Transient spatial localization in dense plasmas

Dense plasmas are prevalent throughout the universe, being present in all types of stars, the giant planets and in the laboratory [1]. In dense plasmas, a variety of anomalous phenomena have been experimentally observed on the electron-ion collisional ionization cross section [2] and rate [3] and opacity [4]. Yet the physics behind these anomalous phenomena is not clear. In addition to the plasma screening, we proposed a concept of transient spatial localization [5] to understand the physics and explain the experiments. In dense plasmas, the continuum electrons tend to be localized in finite space due to the frequent collision with particles and therefore they are not completely free in the environment.
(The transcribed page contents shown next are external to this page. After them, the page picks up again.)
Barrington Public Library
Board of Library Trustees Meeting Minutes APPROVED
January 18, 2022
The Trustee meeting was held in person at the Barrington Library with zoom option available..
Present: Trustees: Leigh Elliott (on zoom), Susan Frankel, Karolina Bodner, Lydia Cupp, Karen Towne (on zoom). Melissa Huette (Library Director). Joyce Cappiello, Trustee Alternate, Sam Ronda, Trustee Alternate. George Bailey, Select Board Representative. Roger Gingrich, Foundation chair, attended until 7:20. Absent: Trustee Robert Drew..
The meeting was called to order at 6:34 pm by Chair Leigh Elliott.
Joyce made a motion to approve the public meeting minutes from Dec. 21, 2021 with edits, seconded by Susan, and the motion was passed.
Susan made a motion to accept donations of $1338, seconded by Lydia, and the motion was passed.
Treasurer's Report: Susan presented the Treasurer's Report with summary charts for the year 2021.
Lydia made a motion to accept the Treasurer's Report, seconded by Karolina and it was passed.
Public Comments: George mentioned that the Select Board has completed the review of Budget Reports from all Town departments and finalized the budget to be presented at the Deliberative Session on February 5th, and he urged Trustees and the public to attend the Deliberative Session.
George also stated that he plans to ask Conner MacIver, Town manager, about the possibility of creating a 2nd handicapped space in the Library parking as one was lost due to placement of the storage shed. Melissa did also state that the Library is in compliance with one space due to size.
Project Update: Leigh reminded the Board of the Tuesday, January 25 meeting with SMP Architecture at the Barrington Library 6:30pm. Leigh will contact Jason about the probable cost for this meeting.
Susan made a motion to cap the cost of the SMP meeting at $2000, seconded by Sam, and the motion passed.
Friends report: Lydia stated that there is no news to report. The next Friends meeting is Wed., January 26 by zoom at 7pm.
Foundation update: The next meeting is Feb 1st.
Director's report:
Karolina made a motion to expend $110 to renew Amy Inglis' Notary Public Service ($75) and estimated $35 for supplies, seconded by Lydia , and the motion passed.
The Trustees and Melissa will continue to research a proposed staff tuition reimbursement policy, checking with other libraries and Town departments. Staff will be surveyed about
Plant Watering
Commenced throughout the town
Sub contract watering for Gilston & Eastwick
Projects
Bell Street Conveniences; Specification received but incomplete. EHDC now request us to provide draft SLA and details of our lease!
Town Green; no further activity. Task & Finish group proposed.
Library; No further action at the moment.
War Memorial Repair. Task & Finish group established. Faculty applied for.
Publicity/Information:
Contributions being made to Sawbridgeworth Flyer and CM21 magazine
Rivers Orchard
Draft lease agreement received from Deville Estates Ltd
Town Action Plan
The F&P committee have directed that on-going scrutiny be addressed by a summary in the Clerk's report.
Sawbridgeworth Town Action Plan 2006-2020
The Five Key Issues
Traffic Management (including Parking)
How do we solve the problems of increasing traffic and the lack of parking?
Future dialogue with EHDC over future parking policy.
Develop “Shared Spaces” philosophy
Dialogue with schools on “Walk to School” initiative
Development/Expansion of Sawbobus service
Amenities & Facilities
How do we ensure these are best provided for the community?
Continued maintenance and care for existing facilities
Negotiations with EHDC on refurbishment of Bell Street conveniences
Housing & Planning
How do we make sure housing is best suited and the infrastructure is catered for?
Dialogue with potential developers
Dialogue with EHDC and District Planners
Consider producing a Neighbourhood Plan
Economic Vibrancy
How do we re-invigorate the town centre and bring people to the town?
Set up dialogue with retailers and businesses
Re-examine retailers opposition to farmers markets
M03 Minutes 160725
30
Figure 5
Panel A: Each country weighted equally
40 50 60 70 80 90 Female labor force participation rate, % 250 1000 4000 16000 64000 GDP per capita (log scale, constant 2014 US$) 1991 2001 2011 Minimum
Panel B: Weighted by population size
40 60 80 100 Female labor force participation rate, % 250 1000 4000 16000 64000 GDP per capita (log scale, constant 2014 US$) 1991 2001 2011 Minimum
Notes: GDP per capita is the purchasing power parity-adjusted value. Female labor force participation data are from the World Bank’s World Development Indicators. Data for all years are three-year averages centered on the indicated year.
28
We developed a theoretical framework to deal with the effect of localization on the microscopic atomic processes of photoionization and electron impact ionization and macroscopic properties of opacity. Our findings show that the proposed concept is helpful to understand the physics behind the experiments.

[1] S. M. Vinko et al., Nature 482, 59 (2012).

[2] S. M. Vinko et al., Nat. Commun. 6, 6397 (2015).

[3] Q. Y. van den Berg et al., Phys. Rev. Lett. 120, 055002 (2018).

[4] J. E. Bailey et al., Nature 517, 56 (2015).

[5] P. F. Liu et al., Commun. Phys. 1, 95 (2018).